Every entry below should be printed exactly, without its images.
[[ Data for the task open ]]
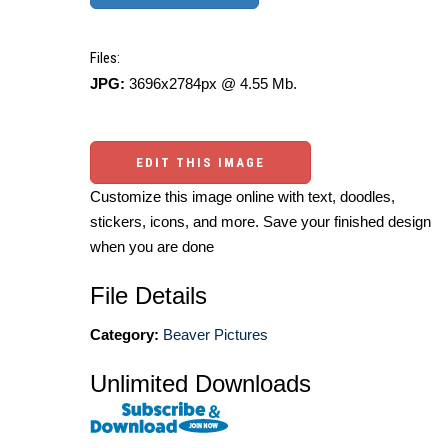
Files:
JPG:
3696x2784px @ 4.55 Mb.
EDIT THIS IMAGE
Customize this image online with text, doodles,
stickers, icons, and more. Save your finished design
when you are done
File Details
Category:
Beaver Pictures
Unlimited Downloads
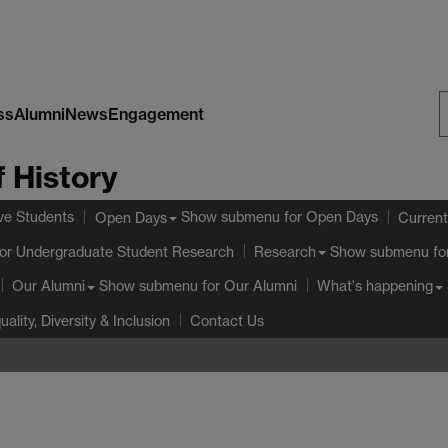
ss
Alumni
News
Engagement
S
 History
W
ve Students
Show submenu
for Open Days
Open Days
Current
or Undergraduate Student Research
Show submenu
fo
Research
Show submenu
for Our Alumni
Our Alumni
What's happening
uality, Diversity & Inclusion
Contact Us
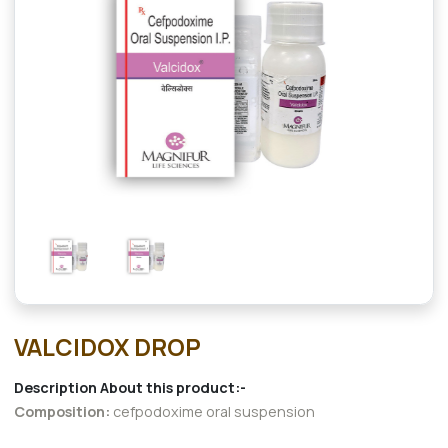
VALCIDOX DROP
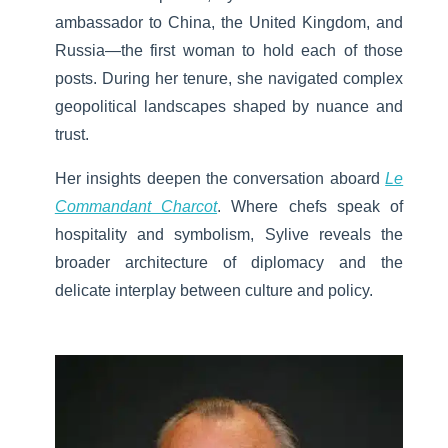
ambassador to China, the United Kingdom, and
Russia—the first woman to hold each of those
posts. During her tenure, she navigated complex
geopolitical landscapes shaped by nuance and
trust.
Her insights deepen the conversation aboard
Le
Commandant Charcot
. Where chefs speak of
hospitality and symbolism, Sylive reveals the
broader architecture of diplomacy and the
delicate interplay between culture and policy.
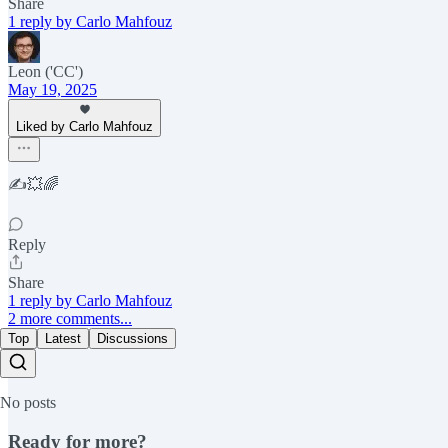
Share
1 reply by Carlo Mahfouz
Leon ('CC')
May 19, 2025
Liked by Carlo Mahfouz
✍️💥🌈
Reply
Share
1 reply by Carlo Mahfouz
2 more comments...
Top
Latest
Discussions
No posts
Ready for more?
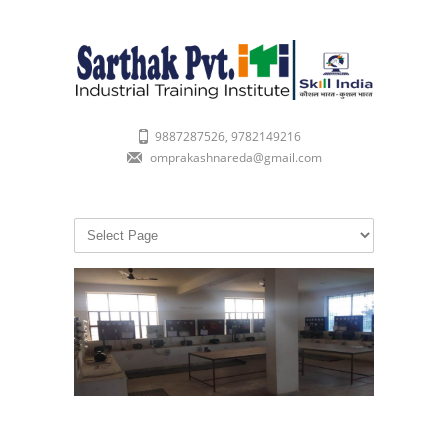
9887287526, 9782149216
omprakashnareda@gmail.com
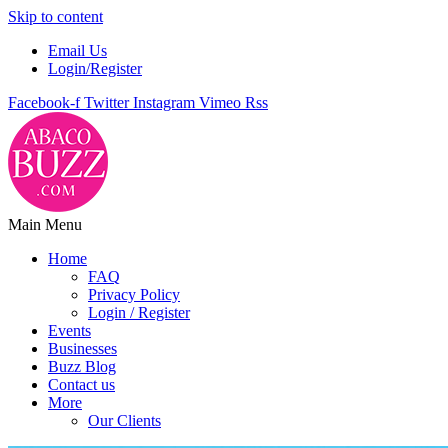
Skip to content
Email Us
Login/Register
Facebook-f
Twitter
Instagram
Vimeo
Rss
Main Menu
Home
FAQ
Privacy Policy
Login / Register
Events
Businesses
Buzz Blog
Contact us
More
Our Clients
[[ Data for the task closed ]]
Output of the task >>
Files:
JPG:
3696x2784px @ 4.55 Mb.
EDIT THIS IMAGE
Customize this image online with text, doodles,
stickers, icons, and more. Save your finished design
when you are done
File Details
Category:
Beaver Pictures
Unlimited Downloads
ss
Alumni
News
Engagement
S
 History
W
ve Students
Show submenu
for Open Days
Open Days
Current
or Undergraduate Student Research
Show submenu
fo
Research
Show submenu
for Our Alumni
Our Alumni
What's happening
uality, Diversity & Inclusion
Contact Us
VALCIDOX DROP
ambassador to China, the United Kingdom, and
Russia—the first woman to hold each of those
posts. During her tenure, she navigated complex
geopolitical landscapes shaped by nuance and
trust.
Her insights deepen the conversation aboard
Le
Commandant Charcot
. Where chefs speak of
hospitality and symbolism, Sylive reveals the
broader architecture of diplomacy and the
delicate interplay between culture and policy.
Share
1 reply by Carlo Mahfouz
Leon ('CC')
May 19, 2025
Liked by Carlo Mahfouz
✍️💥🌈
Reply
Share
1 reply by Carlo Mahfouz
2 more comments...
Top
Latest
Discussions
No posts
Ready for more?
9887287526, 9782149216
omprakashnareda@gmail.com
Skip to content
Email Us
Login/Register
Facebook-f
Twitter
Instagram
Vimeo
Rss
Main Menu
Home
FAQ
Privacy Policy
Login / Register
Events
Businesses
Buzz Blog
Contact us
More
Our Clients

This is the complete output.